От достоинства человека к теории наслаждений
Боккаччо и Лоренцо де Медичи выступали за снятие сексуальных запретов перед лицом смерти по весьма практическим причинам. Но проблема того, как справляться с моральными и религиозными проблемами, которые они предпочитали игнорировать, все равно оставалась. Хотя «почему нет?» – вполне убедительный довод в пользу пикантных историй и карнавального буйства, его нельзя считать убедительным философским ответом на теологические запреты плотских наслаждений или реальным ответом на суровую мораль самоограничений Петрарки.
Главное препятствие на пути сексуальной вседозволенности – это различие между телом и душой, или интеллектом. Петрарка считал душу невольной пленницей тела. Физический мир был для него низшей, «извращенной» формой реальности, тогда как мир духовный, или интеллектуальный, которым можно было насладиться только после смерти, являлся единственным подлинным источником истины и счастья. Человек может быть «самим собой», только освободившись от телесной формы, а заслужить эту награду можно единственным способом – полностью отказавшись от земных искушений.
Для лигурийского гуманиста Бартоломео Фацио (ок. 1400–1457) физическое наслаждение было противоположностью человеческого достоинства. В трактате «О совершенстве человека» (De bominis excellentia)

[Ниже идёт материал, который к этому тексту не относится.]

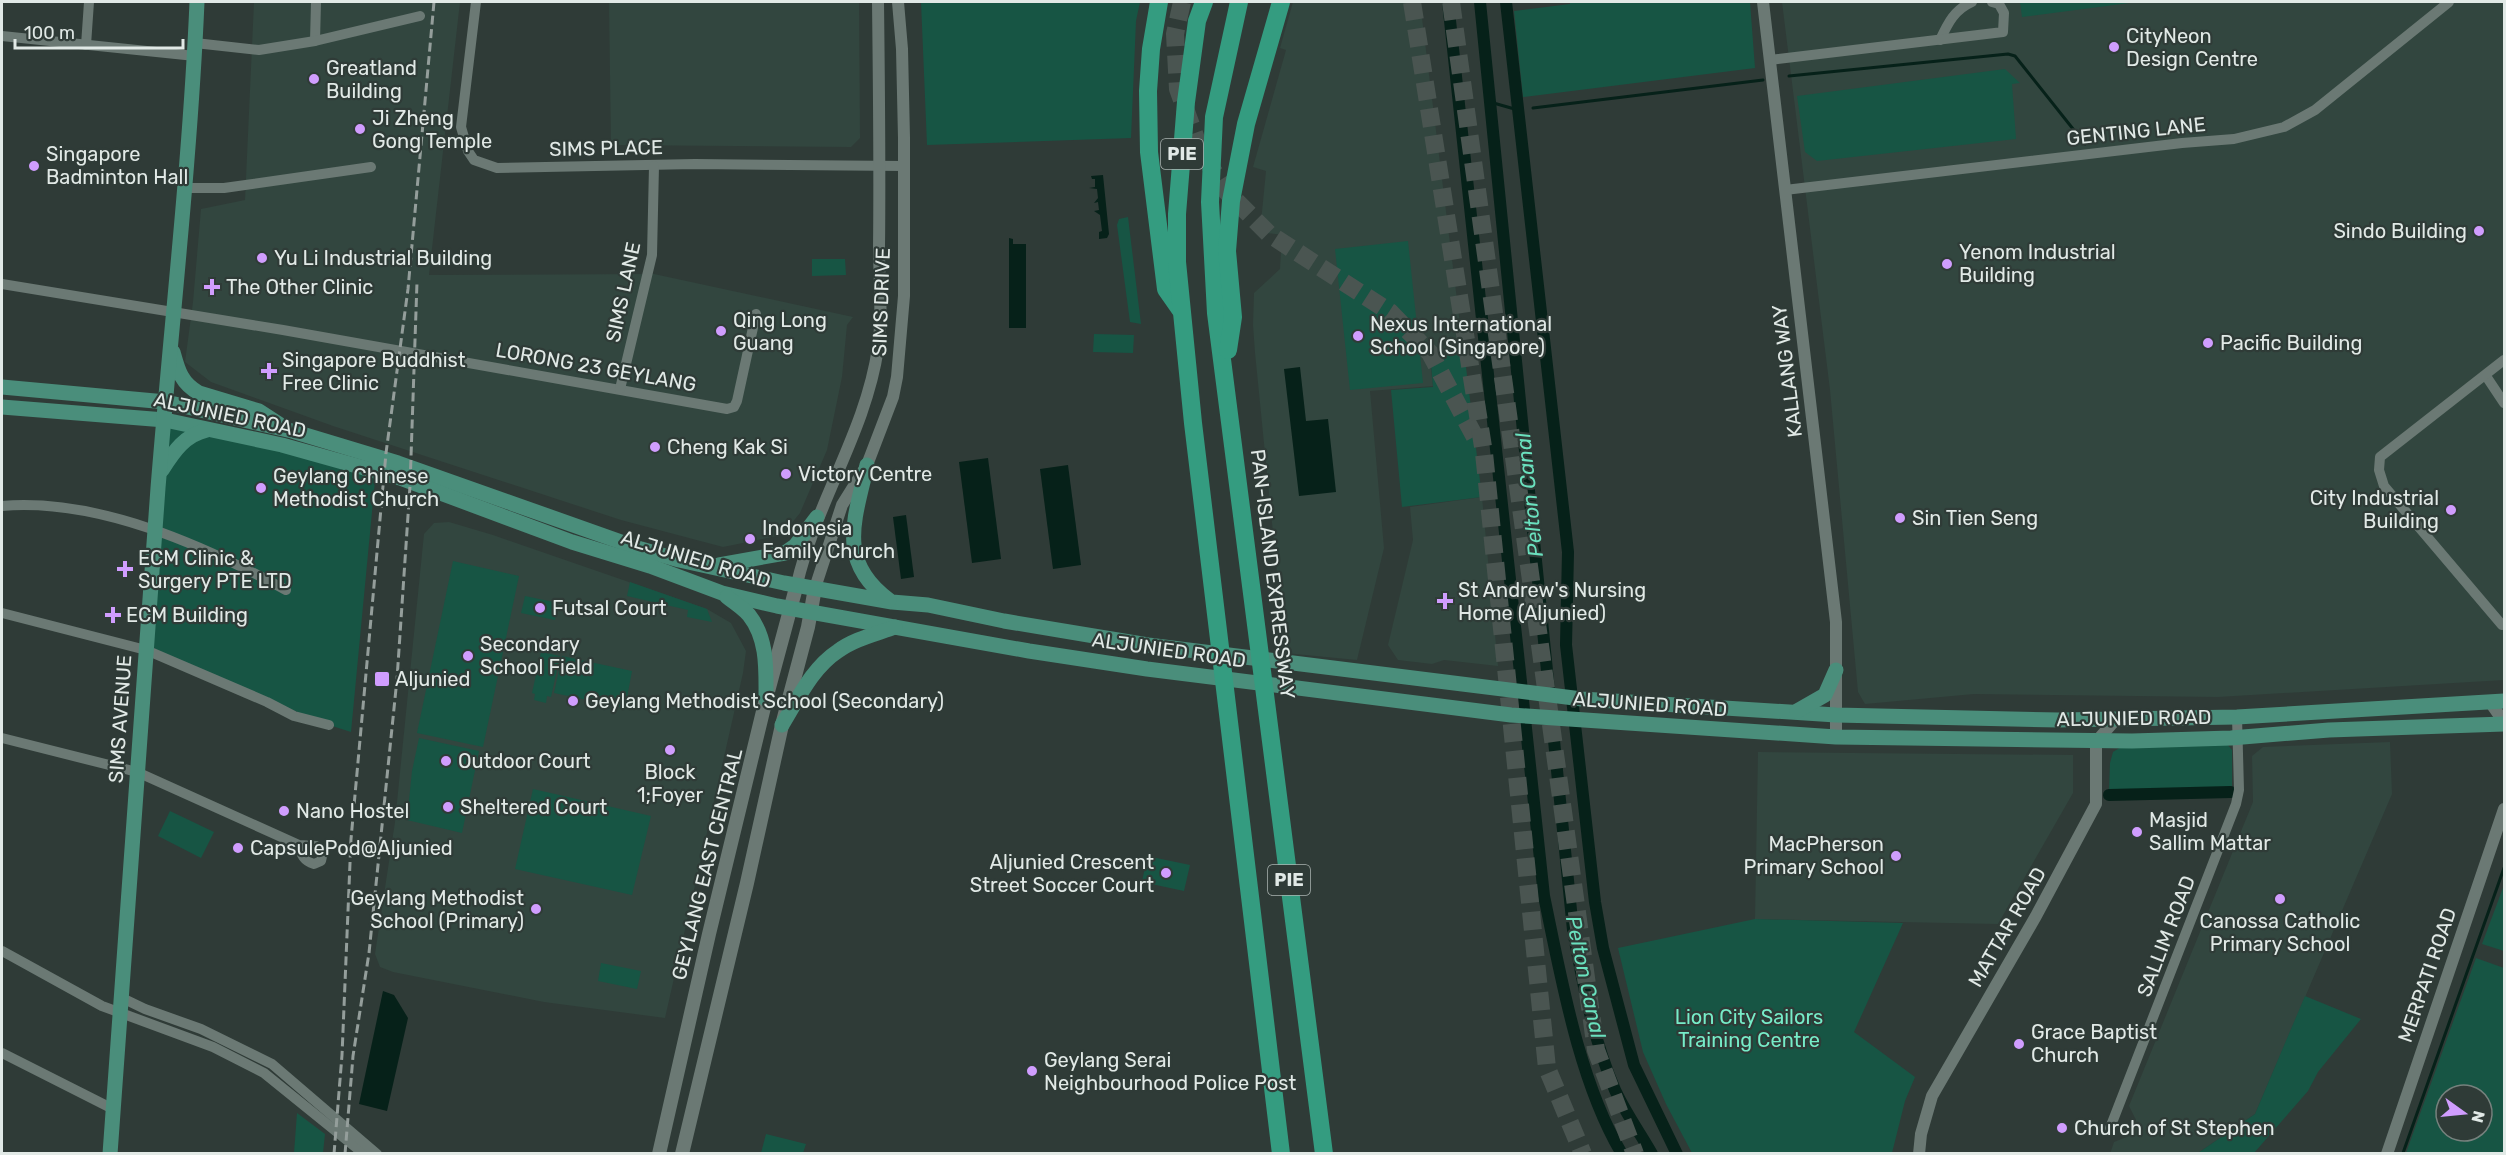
<svg xmlns="http://www.w3.org/2000/svg" width="2506" height="1155" viewBox="0 0 2506 1155" font-family="Rubik,sans-serif">
  <style>
    .built { fill: #32463f }
    .green { fill: #175544; fill-rule: evenodd }
    .water { fill: #062119 }
    .lines { fill: none; stroke-linecap: round; stroke-linejoin: round }
    .stream { stroke: #062119; stroke-width: 3 }
    .canal { stroke: #062119; stroke-width: 12 }
    .motorway-tunnel { stroke: #4a5551; stroke-width: 18; stroke-dasharray: 18 9; stroke-linecap: butt }
    .minor { stroke: #6b7974; stroke-width: 10 }
    .tertiary { stroke: #6b7974; stroke-width: 12 }
    .secondary { stroke: #6b7974; stroke-width: 14 }
    .primary { stroke: #4a8e7b; stroke-width: 15 }
    .motorway { stroke: #349c80; stroke-width: 18 }
    .rail { stroke: #949e9b; stroke-width: 3; stroke-dasharray: 9 4.5; stroke-linecap: butt }
    .poi-dot { fill: #d09dfe; stroke: #2f3b37; stroke-width: 2 }
    .labels { text-anchor: middle; dominant-baseline: central; stroke-width: 4.5; stroke-linejoin: round; paint-order: stroke }
    .shield { fill: #2f3b37; stroke: #acb5b2; stroke-width: 1.5 }
    .shield-label { font-size: 18px; font-weight: bold; fill: #e1e9e6 }
    .poi-label { font-size: 20px; fill: #e1e9e6; stroke: #2f3b37; text-anchor: start }
    .street-label { font-size: 20px; fill: #e1e9e6; stroke: #2f3b37 }
    .park-label { font-size: 20px; fill: #76ecc8; stroke: #2f3b37 }
    .water-label { font-size: 21px; font-style: italic; fill: #6ae1be; stroke: #2f3b37 }
  </style>
  <rect width="100%" height="100%" fill="#2f3b37"/>
  <g class="built">
    <path d="M254,2H460L429,275L654,274L853,317L847,325L842,377L827,450L800,513L782,535L723,547L621,520L333,426L211,382L185,362L193,302L201,209L245,200Z"/>
    <path d="M609,2H859L860,138L851,147L611,145Z"/>
    <path d="M1293,2H1420L1463,348L1429,353L1433,386L1370,391L1384,548L1357,660L1285,653L1255,353L1253,325L1254,293L1280,269L1282,235L1260,232L1266,171L1253,167L1286,50L1280,48Z"/>
    <path d="M1782,2H2504V680L2218,697L1974,694L1865,704L1858,692L1830,390Z"/>
    <path d="M1482,497L1498,666L1444,660L1432,664L1398,660L1388,645L1413,540L1410,507Z"/>
    <path d="M449,522L493,535L707,609L731,623L746,651L743,673L665,1018L544,1002L393,972L380,967L375,954L395,822L424,534L434,523Z"/>
    <path d="M2390,742L2392,794L2255,1114L2198,1153L2110,1154L2114,1142L2129,1136L2136,1120L2129,1106L2253,802L2252,756L2263,747Z"/>
    <path d="M1758,752L2073,755V793L1998,924L1755,919Z"/>
  </g>
  <g class="green">
    <path d="M921,2H1140L1136,21L1131,138L927,145Z"/>
    <path d="M1570,2H1750L1755,68L1523,97L1514,11L1570,4Z"/>
    <path d="M2020,2H2137L2022,17Z"/>
    <path d="M2005,69L2020,83L2012,84L2016,139L1817,161L1805,152L1797,96Z"/>
    <path d="M1128,217L1141,324L1130,322L1117,225L1119,219Z"/>
    <path d="M1408,241L1423,383L1350,390L1335,249Z"/>
    <path d="M812,259H845L846,275L812,276Z"/>
    <path d="M1094,334L1134,335L1133,353L1093,352Z"/>
    <path d="M1464,351L1482,497L1402,507L1391,390L1433,387L1430,354Z"/>
    <path d="M165,420L376,470L351,732L329,725L146,650Z"/>
    <path d="M453,561L519,576L483,747L417,733Z"/>
    <path d="M630,582L707,609L712,622L687,617L688,610L627,596Z"/>
    <path d="M525,596L558,603L555,620L521,613Z"/>
    <path d="M541,652L560,656L551,697L547,696L546,703L534,700L535,694L532,693Z"/>
    <path d="M562,656L632,671L625,708L554,693Z"/>
    <path d="M419,738L479,751L462,833L407,820L412,771Z"/>
    <path d="M2227,744L2232,750V789L2109,791L2110,763L2113,752L2121,747Z"/>
    <path d="M533,789L651,816L632,895L515,869Z"/>
    <path d="M170,811L214,832L201,858L158,836Z"/>
    <path d="M1147,856L1190,865L1184,891L1142,882Z"/>
    <path d="M2504,885V951L2482,944Z"/>
    <path d="M1755,919L1903,923L1854,1032L1915,1077L1905,1101L1892,1153H1692L1666,1104L1643,1052L1618,948Z"/>
    <path d="M2476,958L2504,968V1153H2406ZM2446,1095H2482V1131H2446Z"/>
    <path d="M601,963L641,971L637,989L598,981Z"/>
    <path d="M2305,996L2361,1019L2318,1072L2308,1091L2254,1153H2198L2255,1114Z"/>
    <path d="M297,1113L325,1134L323,1153H294Z"/>
    <path d="M766,1134L806,1144L803,1153H761Z"/>
  </g>
  <g class="water">
    <path d="M1103,175L1109,234L1107,238L1099,239V232L1102,231L1100,215L1094,211L1099,210L1098,202L1094,203L1098,198L1097,189L1089,188L1095,187V179H1092L1091,176Z"/>
    <path d="M1009,238L1013,239V244H1026V328H1009Z"/>
    <path d="M1300,367L1306,421L1328,419L1336,492L1299,496L1284,369Z"/>
    <path d="M988,458L1001,559L972,563L959,462Z"/>
    <path d="M1068,465L1081,565L1053,569L1040,469Z"/>
    <path d="M906,515L914,577L901,579L893,517Z"/>
    <path d="M383,991L394,995L408,1018L387,1111L359,1104Z"/>
  </g>
  <g class="lines">
    <g class="stream">
      <path d="M1789,76L2008,54L2015,56L2085,144"/>
      <path d="M1490,102L1518,110"/>
      <path d="M1533,108L1763,80"/>
      <path d="M2403,1153L2504,868"/>
    </g>
    <g class="canal">
      <path d="M1448,2L1544,896C1561,977 1579,1082 1622,1154"/>
      <path d="M1480,2L1573,930C1583,984 1593,1039 1615,1090C1625,1112 1640,1133 1652,1154"/>
      <path d="M1506,2L1568,552L1566,645L1595,902L1603,948L1634,1065L1677,1154"/>
      <path d="M2109,795L2231,792"/>
    </g>
    <g class="motorway-tunnel">
      <path d="M1182,2L1175,34L1178,89L1200,150L1226,191L1269,234L1390,312L1430,353L1476,439"/>
      <path d="M1412,2L1484,453L1547,1068L1583,1154"/>
      <path d="M1451,2L1596,1050L1635,1154"/>
    </g>
    <g class="minor">
      <path d="M476,2L461,127L468,151L474,160L497,168L695,164L903,166"/>
      <path d="M2,36L195,56"/>
      <path d="M1940,40C1948,23 1954,10 1972,2"/>
      <path d="M315,41L316,2"/>
      <path d="M195,43L259,50L315,41L420,16"/>
      <path d="M86,45L89,2"/>
      <path d="M1770,60L2003,32L2004,13L1999,4L1992,2"/>
      <path d="M184,188H224L371,167"/>
      <path d="M1785,190L2182,143L2234,139L2284,127L2315,110L2449,2"/>
      <path d="M2,284L283,330L727,409L734,407L737,401L756,314"/>
      <path d="M2486,376L2504,403"/>
      <path d="M620,389L652,255L654,166"/>
      <path d="M2,506C98,498 203,545 286,590"/>
      <path d="M2,613L146,650L267,702L294,716L329,725"/>
      <path d="M2502,625L2384,486L2379,470L2380,457L2504,360"/>
      <path d="M2,738L137,772L299,845L316,846L323,852L321,861L314,864C304,861 301,855 299,845"/>
      <path d="M2,951L102,1006L213,1047L264,1073L364,1154"/>
      <path d="M120,997L145,1009L201,1029L272,1064L377,1154"/>
      <path d="M2,1053L113,1109"/>
      <path d="M2110,1128L2236,804L2239,790L2237,717"/>
    </g>
    <g class="tertiary">
      <path d="M1763,2L1836,622V737"/>
      <path d="M797,584C816,502 866,431 878,348C883,317 879,279 879,247C880,165 879,84 878,2"/>
      <path d="M815,588L842,505L867,465L893,397L897,377L904,296V138L902,49L898,2"/>
      <path d="M2490,702L2504,722"/>
      <path d="M1919,1154L1921,1134L1932,1096L2036,916L2096,804V742L2116,719"/>
      <path d="M2387,1154L2504,809"/>
    </g>
    <g class="secondary">
      <path d="M659,1154L709,934L766,699L797,584"/>
      <path d="M682,1154L747,883L782,725L808,627L815,588"/>
    </g>
    <g class="primary">
      <path d="M173,352C178,370 181,383 199,393L259,411L279,424"/>
      <path d="M2,387L166,402L292,431L398,463L641,549L679,560L784,583L892,602L928,605L1004,621L1148,645L1582,699L1836,715L2059,720L2237,717L2504,701"/>
      <path d="M2,407L165,420L282,445L400,478L572,542L650,566L722,593L777,606L1029,651L1147,669L1511,715L1836,737L2132,741L2231,738L2329,730L2504,724"/>
      <path d="M867,465C855,519 836,561 889,600"/>
      <path d="M162,470C174,451 185,435 207,430"/>
      <path d="M719,565L785,553L795,546L817,517"/>
      <path d="M727,597C734,602 743,608 749,615C768,639 766,670 766,699"/>
      <path d="M1797,711L1825,695L1836,670"/>
      <path d="M782,725C798,699 812,668 838,651C854,639 876,634 895,627"/>
      <path d="M110,1154C125,931 140,709 158,488C171,326 190,164 197,2"/>
    </g>
    <g class="motorway">
      <path d="M1159,2L1151,49L1148,91L1149,152L1166,289L1180,309"/>
      <path d="M1204,2L1197,21L1186,102L1177,214V262L1193,423L1281,1154"/>
      <path d="M1239,2L1214,117L1210,202L1216,313L1324,1154"/>
      <path d="M1228,350L1233,317L1227,251L1231,201L1246,124L1281,2"/>
    </g>
    <g class="rail">
      <path d="M334,1154L342,1055L351,839L386,453L408,289L434,2"/>
      <path d="M345,1154L353,1056L369,953L397,679L410,486L417,282"/>
    </g>
  </g>
  <g class="poi-dot">
    <circle cx="2114" cy="47" r="6"/>
    <circle cx="314" cy="79" r="6"/>
    <circle cx="360" cy="129" r="6"/>
    <circle cx="34" cy="166" r="6"/>
    <circle cx="2479" cy="231" r="6"/>
    <circle cx="262" cy="258" r="6"/>
    <circle cx="1947" cy="264" r="6"/>
    <path d="M209 278h6v6h6v6h-6v6h-6v-6h-6v-6h6z"/>
    <circle cx="721" cy="331" r="6"/>
    <circle cx="1358" cy="336" r="6"/>
    <circle cx="2208" cy="343" r="6"/>
    <path d="M266 362h6v6h6v6h-6v6h-6v-6h-6v-6h6z"/>
    <circle cx="655" cy="447" r="6"/>
    <circle cx="786" cy="474" r="6"/>
    <circle cx="261" cy="488" r="6"/>
    <circle cx="2451" cy="510" r="6"/>
    <circle cx="1900" cy="518" r="6"/>
    <circle cx="750" cy="539" r="6"/>
    <path d="M122 560h6v6h6v6h-6v6h-6v-6h-6v-6h6z"/>
    <path d="M1442 592h6v6h6v6h-6v6h-6v-6h-6v-6h6z"/>
    <circle cx="540" cy="608" r="6"/>
    <path d="M110 606h6v6h6v6h-6v6h-6v-6h-6v-6h6z"/>
    <circle cx="468" cy="656" r="6"/>
    <rect x="374" y="671" width="16" height="16" rx="3"/>
    <circle cx="573" cy="701" r="6"/>
    <circle cx="670" cy="750" r="6"/>
    <circle cx="446" cy="761" r="6"/>
    <circle cx="448" cy="807" r="6"/>
    <circle cx="284" cy="811" r="6"/>
    <circle cx="2137" cy="832" r="6"/>
    <circle cx="238" cy="848" r="6"/>
    <circle cx="1896" cy="856" r="6"/>
    <circle cx="1166" cy="873" r="6"/>
    <circle cx="2280" cy="899" r="6"/>
    <circle cx="536" cy="909" r="6"/>
    <circle cx="2019" cy="1044" r="6"/>
    <circle cx="1032" cy="1071" r="6"/>
    <circle cx="2062" cy="1128" r="6"/>
  </g>
  <g class="labels">
    <g class="shield">
      <rect x="1161" y="139" width="42" height="30" rx="4.5"/>
      <rect x="1268" y="865" width="42" height="30" rx="4.5"/>
    </g>
    <g class="shield-label">
      <text x="1182" y="154">PIE</text>
      <text x="1289" y="880">PIE</text>
    </g>
    <g class="poi-label">
      <text x="2126" y="36">CityNeon<tspan x="2126" dy="23">Design Centre</tspan></text>
      <text x="326" y="68">Greatland<tspan x="326" dy="23">Building</tspan></text>
      <text x="372" y="118">Ji Zheng<tspan x="372" dy="23">Gong Temple</tspan></text>
      <text x="46" y="154">Singapore<tspan x="46" dy="23">Badminton Hall</tspan></text>
      <text x="2467" y="231" text-anchor="end">Sindo Building</text>
      <text x="1959" y="252">Yenom Industrial<tspan x="1959" dy="23">Building</tspan></text>
      <text x="274" y="258">Yu Li Industrial Building</text>
      <text x="226" y="287">The Other Clinic</text>
      <text x="733" y="320">Qing Long<tspan x="733" dy="23">Guang</tspan></text>
      <text x="1370" y="324">Nexus International<tspan x="1370" dy="23">School (Singapore)</tspan></text>
      <text x="2220" y="343">Pacific Building</text>
      <text x="282" y="360">Singapore Buddhist<tspan x="282" dy="23">Free Clinic</tspan></text>
      <text x="667" y="447">Cheng Kak Si</text>
      <text x="798" y="474">Victory Centre</text>
      <text x="273" y="476">Geylang Chinese<tspan x="273" dy="23">Methodist Church</tspan></text>
      <text x="2439" y="498" text-anchor="end">City Industrial<tspan x="2439" dy="23">Building</tspan></text>
      <text x="1912" y="518">Sin Tien Seng</text>
      <text x="762" y="528">Indonesia<tspan x="762" dy="23">Family Church</tspan></text>
      <text x="138" y="558">ECM Clinic &amp;<tspan x="138" dy="23">Surgery PTE LTD</tspan></text>
      <text x="1458" y="590">St Andrew's Nursing<tspan x="1458" dy="23">Home (Aljunied)</tspan></text>
      <text x="552" y="608">Futsal Court</text>
      <text x="126" y="615">ECM Building</text>
      <text x="480" y="644">Secondary<tspan x="480" dy="23">School Field</tspan></text>
      <text x="395" y="679">Aljunied</text>
      <text x="585" y="701">Geylang Methodist School (Secondary)</text>
      <text x="458" y="761">Outdoor Court</text>
      <text x="670" y="772" text-anchor="middle">Block<tspan x="670" dy="23">1;Foyer</tspan></text>
      <text x="460" y="807">Sheltered Court</text>
      <text x="296" y="811">Nano Hostel</text>
      <text x="2149" y="820">Masjid<tspan x="2149" dy="23">Sallim Mattar</tspan></text>
      <text x="1884" y="844" text-anchor="end">MacPherson<tspan x="1884" dy="23">Primary School</tspan></text>
      <text x="250" y="848">CapsulePod@Aljunied</text>
      <text x="1154" y="862" text-anchor="end">Aljunied Crescent<tspan x="1154" dy="23">Street Soccer Court</tspan></text>
      <text x="524" y="898" text-anchor="end">Geylang Methodist<tspan x="524" dy="23">School (Primary)</tspan></text>
      <text x="2280" y="921" text-anchor="middle">Canossa Catholic<tspan x="2280" dy="23">Primary School</tspan></text>
      <text x="2031" y="1032">Grace Baptist<tspan x="2031" dy="23">Church</tspan></text>
      <text x="1044" y="1060">Geylang Serai<tspan x="1044" dy="23">Neighbourhood Police Post</tspan></text>
      <text x="2074" y="1128">Church of St Stephen</text>
    </g>
    <g class="street-label">
      <text transform="translate(2136 131) rotate(-6)">GENTING LANE</text>
      <text transform="translate(606 148) rotate(-1)">SIMS PLACE</text>
      <text transform="translate(623 292) rotate(-78)">SIMS LANE</text>
      <text transform="translate(881 302) rotate(-88)">SIMS DRIVE</text>
      <text transform="translate(596 367) rotate(10)">LORONG 23 GEYLANG</text>
      <text transform="translate(1787 371) rotate(-97)">KALLANG WAY</text>
      <text transform="translate(230 415) rotate(12)">ALJUNIED ROAD</text>
      <text transform="translate(696 559) rotate(17)">ALJUNIED ROAD</text>
      <text transform="translate(1273 574) rotate(83)">PAN-ISLAND EXPRESSWAY</text>
      <text transform="translate(1169 650) rotate(8)">ALJUNIED ROAD</text>
      <text transform="translate(1650 704) rotate(4)">ALJUNIED ROAD</text>
      <text transform="translate(2134 718) rotate(-1)">ALJUNIED ROAD</text>
      <text transform="translate(120 719) rotate(-86)">SIMS AVENUE</text>
      <text transform="translate(707 864) rotate(-76)">GEYLANG EAST CENTRAL</text>
      <text transform="translate(2007 927) rotate(-60)">MATTAR ROAD</text>
      <text transform="translate(2166 936) rotate(-69)">SALLIM ROAD</text>
      <text transform="translate(2427 975) rotate(-71)">MERPATI ROAD</text>
    </g>
    <g class="park-label">
      <text x="1749" y="1017">Lion City Sailors<tspan x="1749" dy="23">Training Centre</tspan></text>
    </g>
    <g class="water-label">
      <text transform="translate(1529 495) rotate(-96)">Pelton Canal</text>
      <text transform="translate(1586 977) rotate(78)">Pelton Canal</text>
    </g>
  </g>
  <rect width="2506" height="1155" fill="none" stroke="#e1e9e6" stroke-width="6"/>
  <g transform="translate(2464 1113) rotate(105)"><circle r="28" fill="#2f3b37" stroke="#76817d" stroke-width="1.5"/>
  <path d="M0-4.5L10 22L0 15L-10 22Z" fill="#d09dfe"/>
  <text y="-9" font-size="16" font-weight="bold" text-anchor="middle" fill="#e1e9e6">N</text>
  </g>
  <path d="M15 39v9h168v-9" fill="none" stroke="#e1e9e6" stroke-width="3"/>
  <text x="24" y="39" font-size="18" fill="#e1e9e6" stroke="#2f3b37" stroke-width="4.5" paint-order="stroke">100 m</text>
</svg>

Фацио писал, что, хотя человек был создан по образу и подобию Господа, божественной и небесной является только душа. В отличие от тела, которое гниет и разлагается после смерти, душа бессмертна и способна вернуться к своим небесным истокам. Таким образом, совершенно ясно, что достоинство человека – не в воплощении телесных наслаждений, но в жизни духовной и в созерцании Господа. Фацио зашел настолько далеко, что начал сурово осуждать тех слепцов, которые, «забыв о своем совершенстве и достоинстве, так страстно стремятся… к растленным и преходящим наслаждениям». Другими словами, секс однозначно был явлением Infra dig (низким и недостойным).59Но к середине XV в. эта давняя дихотомия пошатнулась. Возможно, под влиянием острого физического страха чумы мужчины и женщины начали задаваться вопросом, действительно ли душа и тело настолько различны между собой. Люди стали задумываться, а не обладают ли они большим достоинством, чем это полагали Петрарка и Фацио.